Book Read Free

Life Real Loud

Page 41

by Bill Reynolds


  The slab that sits on top of the cooking island, in what would be called the kitchen if it were separated with walls, is gouged, pitted, pock-marked, and streaked. It is not burnished into a smooth working surface, so imagine an Edward Burtynsky photograph of open pit mines, miniaturized and in three dimensions. This bold aesthetic decision may require Nathalie Carles to break out the bleach regularly to eliminate food particles.
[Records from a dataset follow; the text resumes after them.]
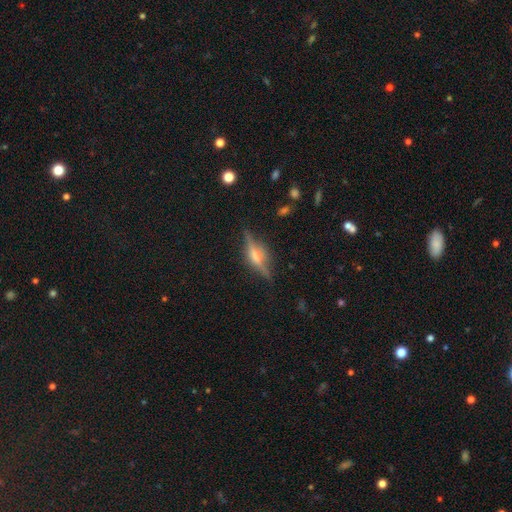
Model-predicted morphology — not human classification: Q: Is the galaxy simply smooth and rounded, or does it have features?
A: featured or disk — 76%.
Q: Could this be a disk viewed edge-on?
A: yes — 96%.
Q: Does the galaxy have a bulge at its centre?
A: rounded — 83%.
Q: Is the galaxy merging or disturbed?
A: none — 84%.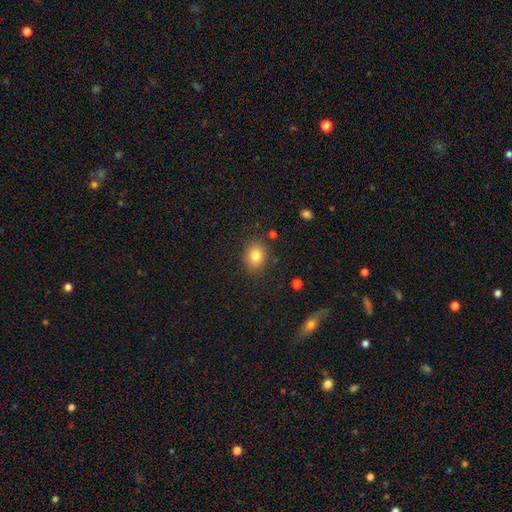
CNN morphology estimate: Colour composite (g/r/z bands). It shows a smooth galaxy with no disk features (82%) that is in between round and cigar-shaped (50%). Merging: none (83%).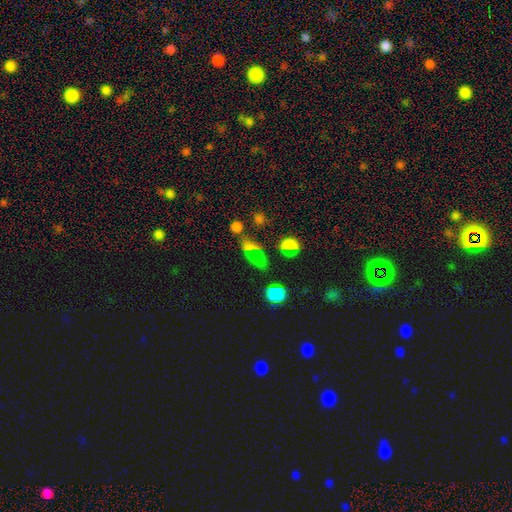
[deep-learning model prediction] Morphology: type=smooth (59%); roundness=in between (57%); merging=none (73%).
  Inside this impressive sanctuary, Lefebvre tells me, he still has his box of books from jail, and included in that box are a bunch of thoughts he scribbled down during his incarceration. It would be terrific to get hold of these notes, but right now is way too soon to ask for them. “I’ll have a look at them,” he says, “when it’s time to write some new songs.” With some prompting, he reluctantly agrees to go back in time, just once more, to sentencing day, October 25.

  It was a surprise when Castel told Lefebvre he was a good man who would continue to do good things. The judge did not give this kind of encouragement to the other Neteller cofounder, which means he may have noted the show of support from family and friends in court, along with Lefebvre’s thick record of giving. He hadn’t become a philanthropist the day after his arrest, and Castel understood that.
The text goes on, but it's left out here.